It was only three weeks ago that the Office for Budgetary Responsibility was forecasting an unemployment rate of 5.25 per cent in the final quarter of the year, with the job retention – or furlough – scheme having closed at the end of September. That’s clearly not now going to happen.

The Office for National Statistics, in fact, says that the early estimates for October suggest that the number of people on payrolls rose again. The furlough’s demise may still have an impact, but the evidence suggests that it won’t be anything like as big as feared.

Meanwhile, an interest rate rise in December looks increasingly likely. Andrew Bailey, the governor of the Bank of England, told MPs one of the reason for the Monetary Policy Committee hanging fire last time it met was to assess these figures. If they continue to look good, it may help to swing the vote, which wasn’t unanimous in favour of “hold” last time.

Boris Johnson will doubtless hail the “good news on jobs” when he’s dragged down to the House of Commons for Prime Minister’s Questions, as will chancellor Rishi Sunak when he gets his chance. The furlough scheme was his creation, with the help of the TUC and the CBI. It stands as arguably the government’s most successful policy. It could serve as a powerful string in his bow if he fancies moving from No 11 to No 10.

The figures will also help to mask – although they should not erase – the cruelty of his insistence on removing the £20 universal credit uplift. Sunak will likely seek to defend himself by pointing to his reforms to the “taper rate”. Claimants now lose less for each extra hour they work. It’s a very Tory approach.

However, if he is smart, and he certainly stands out amid a cabinet full of clunkers, he ought to be alive to the challenge these figures pose. And it is considerable.

The 1.3 million job vacancies on the books in October is a record. Tony Wilson, director of the Institute for Employment Studies, pointed out that there were 1.3 million unemployed people for each one. That is the lowest in at least 50 years.

Another point made by Wilson: the figures show that there were nearly 1 million fewer people in the labour market when compared to pre-crisis trends over the period in question. The number of people described as “economically inactive” remained stubbornly high. The labour market has a missing million. It skews older. Health conditions clearly play a role.
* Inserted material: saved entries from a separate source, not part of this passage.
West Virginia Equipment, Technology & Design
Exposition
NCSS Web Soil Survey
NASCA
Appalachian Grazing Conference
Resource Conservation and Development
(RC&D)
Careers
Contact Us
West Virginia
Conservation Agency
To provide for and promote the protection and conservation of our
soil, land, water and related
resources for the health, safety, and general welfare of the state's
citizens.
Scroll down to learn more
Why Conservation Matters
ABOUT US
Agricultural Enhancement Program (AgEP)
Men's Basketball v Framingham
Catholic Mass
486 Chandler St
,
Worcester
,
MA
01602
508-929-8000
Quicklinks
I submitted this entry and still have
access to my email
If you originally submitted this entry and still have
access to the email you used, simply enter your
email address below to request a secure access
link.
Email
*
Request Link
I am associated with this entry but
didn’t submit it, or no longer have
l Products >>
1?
So who is going to step in and fill all those vacancies in post-Brexit Britain?

Well, there are workers out there. It’s just that they’re struggling to overcome employers’ prejudices.
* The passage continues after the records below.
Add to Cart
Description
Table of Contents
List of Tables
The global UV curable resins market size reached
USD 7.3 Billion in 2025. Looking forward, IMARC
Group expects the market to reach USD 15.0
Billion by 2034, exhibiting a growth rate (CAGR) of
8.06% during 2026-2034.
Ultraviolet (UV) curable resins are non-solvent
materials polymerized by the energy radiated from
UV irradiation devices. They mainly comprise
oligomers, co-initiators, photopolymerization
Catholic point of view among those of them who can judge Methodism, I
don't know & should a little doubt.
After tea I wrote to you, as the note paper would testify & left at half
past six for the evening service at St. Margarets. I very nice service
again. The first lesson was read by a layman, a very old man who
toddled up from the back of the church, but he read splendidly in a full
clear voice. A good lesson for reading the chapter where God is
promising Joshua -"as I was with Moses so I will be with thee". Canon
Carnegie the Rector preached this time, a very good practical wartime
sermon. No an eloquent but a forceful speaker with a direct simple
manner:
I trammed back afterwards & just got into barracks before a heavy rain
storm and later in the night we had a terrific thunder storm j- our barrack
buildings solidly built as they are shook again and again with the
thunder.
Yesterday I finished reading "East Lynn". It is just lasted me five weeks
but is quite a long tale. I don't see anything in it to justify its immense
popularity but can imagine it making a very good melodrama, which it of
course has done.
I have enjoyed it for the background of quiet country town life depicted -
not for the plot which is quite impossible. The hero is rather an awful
The TUC highlighted that rates of unemployment among black and minority ethnic workers are coming down much more slowly than the rates for white workers.

Joblessness declined by 0.2 percentage points (3 per cent) among the former group, against 0.7 percentage points (16 per cent) among the latter when compared to the same period last year.

The disability employment gap, when the rate of employment of disabled workers is compared to that of the able bodied, has meanwhile barely improved and sits in the high 20s. There’s also a gap of about 5 per cent in the rate of employment for older workers when compared to their younger peers, and this has actually been widening. Yet another gap affects younger workers not in full-time education, which had been improving but has lately gone into reverse.

What these figures make clear is that discrimination is baked into the UK labour market. With vacancies as high as they are, this is starting to hurt employers as much as the groups who are being discriminated against.

It is something both they, and the government, need to address. The failure to do so would be indefensible from a moral standpoint. But it is also hurting the UK’s longer-term economic prospects.